Welcome to Coventry University website

Team: Dr James Brusey, Dr Elena Gaura.

Although fault detection and management are currently receiving increasing attention within the WSN community, much work focuses on solutions for specific types of faults and errors or specific WSN applications. When more generic solutions to the WSN robustness problems are sought, it is cumbersome, if not impossible to combine such existing, specific techniques into a WSN system component or service that could handle multiple types of fault and is applicable to any-size/any-type wireless sensor network.

Past fault-related research at Cogent and discussions with both WSN users and application domain specialists have confirmed that a fault management framework able to handle a variety of faults (ranging from sensing device faults through networking and communications to systems software faults) is needed to enhance the applicability of the WSN technology and increase end-users' confidence.

Hence, the aim of this project is to develop a fault management framework for WSNs in order to improve robustness, reliability and wider adoption of WSN technology.
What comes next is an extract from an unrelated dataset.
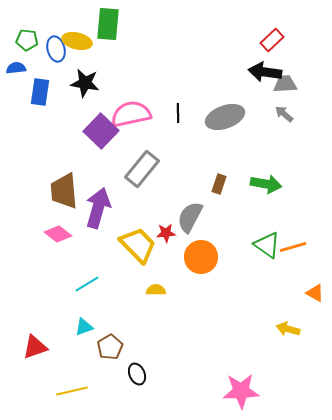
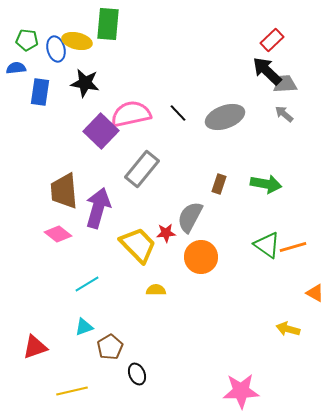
black arrow: moved 2 px right, 1 px up; rotated 36 degrees clockwise
black line: rotated 42 degrees counterclockwise
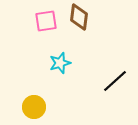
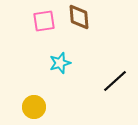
brown diamond: rotated 12 degrees counterclockwise
pink square: moved 2 px left
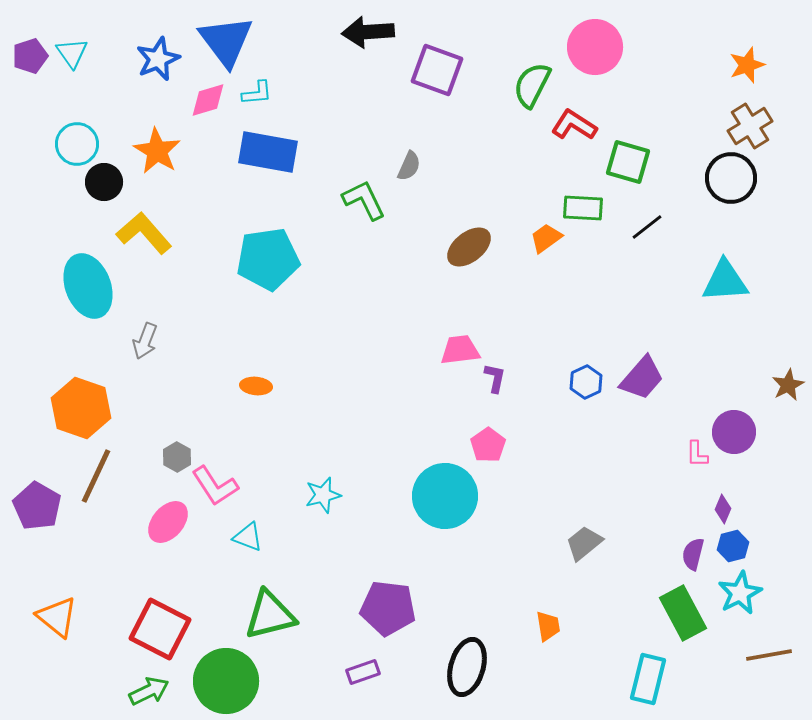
The research addresses a need for a holistic approach that tackles faults at a number of different protocol stack layers with low overhead in terms of computing bandwidth and energy consumption.

Towards this aim, a number of research questions are currently being answered:

• Is it possible to define a fault management framework that is generic and suited to various WSN applications requirements?
• What information could be gained from multiple protocol stack layers to accelerate the fault detection process?
• How do the application requirements affect the decision-making during the fault recovery process?
• How should the framework be designed to fulfil the requirements of WSNs, such as node energy-efficiency, balanced communication workload and process workload sharing among the nodes?

The major constraint throughout the framework design process is the overall energy stored in the wireless sensor network, whilst the design objective is to produce a network with extended life and reliability concurrently maximizing the quality of the information collected and delivered by the network.

Currently the issues of network degradation management and resources sharing are being addressed in order to extend the network's operational life in the context of an engine health monitoring application. Additionally, several framework components have been developed including a method of collaborative sensor self-diagnosis, which shows considerable advantages in efficiency and false alarm rate when compared with other diagnosis methods.